* [Written task 1]: In the appeals court opinion, what date is given for the memorandum opinion?

* [Passage provided]:
____________

Randy Bond v. Donley County Commissioners Court, John Howard, Mark White, Daniel Ford, Neil Koetting, and Dan Sawyer ( 2024 )


Menu:
  •                                    In The
    Court of Appeals
    Seventh District of Texas at Amarillo
    No. 07-24-00281-CV
    RANDY BOND, APPELLANT
    V.
    DONLEY COUNTY COMMISSIONERS COURT, JOHN HOWARD, MARK WHITE,
    DANIEL FORD, NEIL KOETTING, AND DAN SAWYER, APPELLEES
    On Appeal from the 100th District Court
    Donley County, Texas
    Trial Court No. DCV-23-07803, Honorable Dale A. Rabe, Presiding
    October 23, 2024
    MEMORANDUM OPINION
    Before QUINN, C.J., and PARKER and YARBROUGH, JJ.
    Appellant, Randy Bond, appeals from the trial court’s Order Granting Respondents’
    Motion for Summary Judgment and Denying Relator’s Motion for Summary Judgment.
    As there is no final judgment in this case and the summary judgment order is not
    immediately appealable, we dismiss the appeal for want of jurisdiction.

____________

* [Entries provided]:
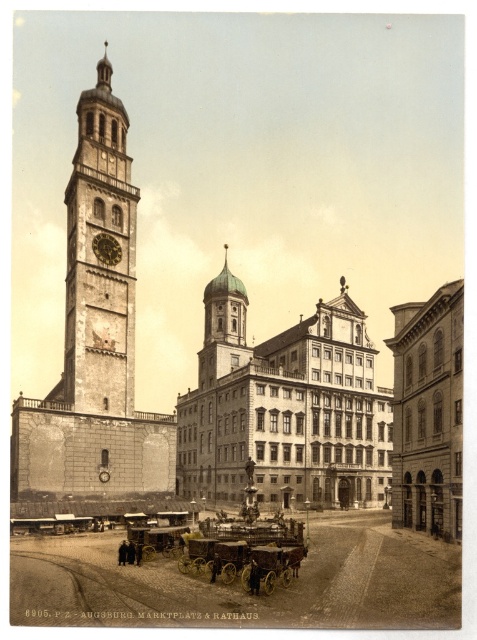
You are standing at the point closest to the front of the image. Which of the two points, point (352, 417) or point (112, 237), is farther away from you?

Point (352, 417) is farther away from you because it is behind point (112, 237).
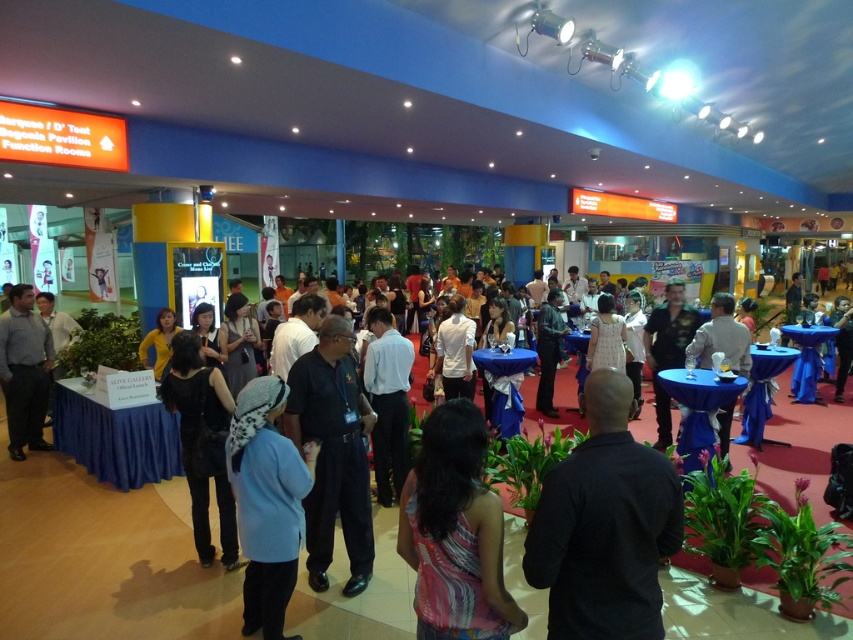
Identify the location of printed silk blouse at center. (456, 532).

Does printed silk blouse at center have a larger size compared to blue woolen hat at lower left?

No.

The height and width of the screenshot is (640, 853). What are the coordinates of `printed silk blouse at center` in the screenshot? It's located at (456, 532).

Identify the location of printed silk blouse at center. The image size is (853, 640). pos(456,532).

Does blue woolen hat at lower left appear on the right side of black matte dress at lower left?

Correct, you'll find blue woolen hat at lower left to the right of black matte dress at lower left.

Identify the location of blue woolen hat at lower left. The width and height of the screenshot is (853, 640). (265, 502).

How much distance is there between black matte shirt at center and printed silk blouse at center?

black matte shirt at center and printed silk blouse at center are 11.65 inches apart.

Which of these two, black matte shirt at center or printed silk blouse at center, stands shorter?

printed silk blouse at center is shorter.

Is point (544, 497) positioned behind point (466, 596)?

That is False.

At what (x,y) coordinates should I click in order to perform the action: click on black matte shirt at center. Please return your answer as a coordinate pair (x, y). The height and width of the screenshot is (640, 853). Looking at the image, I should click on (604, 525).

____________

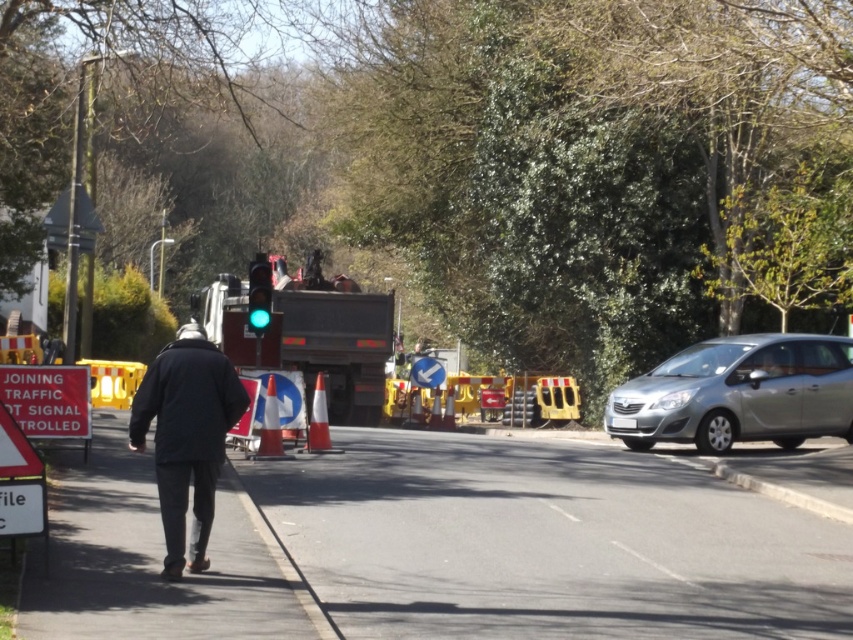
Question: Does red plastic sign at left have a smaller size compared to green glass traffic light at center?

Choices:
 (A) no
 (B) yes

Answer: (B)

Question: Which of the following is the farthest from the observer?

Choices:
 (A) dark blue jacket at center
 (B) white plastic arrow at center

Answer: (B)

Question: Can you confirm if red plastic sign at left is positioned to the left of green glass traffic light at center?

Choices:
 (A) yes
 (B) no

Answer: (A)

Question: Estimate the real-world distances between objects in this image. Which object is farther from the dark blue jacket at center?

____________

* [Written task 2]: Rewrite the records as a numbered list, starting at the line that contains "You are standing" and ending after the line that contains "Correct, you'll find". Skip blank lines and leave the pictures out.

* [Full response 1]: October 23, 2024

* [Full response 2]:
1. You are standing at the point closest to the front of the image. Which of the two points, point (352, 417) or point (112, 237), is farther away from you?
2. Point (352, 417) is farther away from you because it is behind point (112, 237).
3. Identify the location of printed silk blouse at center. (456, 532).
4. Does printed silk blouse at center have a larger size compared to blue woolen hat at lower left?
5. No.
6. The height and width of the screenshot is (640, 853). What are the coordinates of `printed silk blouse at center` in the screenshot? It's located at (456, 532).
7. Identify the location of printed silk blouse at center. The image size is (853, 640). pos(456,532).
8. Does blue woolen hat at lower left appear on the right side of black matte dress at lower left?
9. Correct, you'll find blue woolen hat at lower left to the right of black matte dress at lower left.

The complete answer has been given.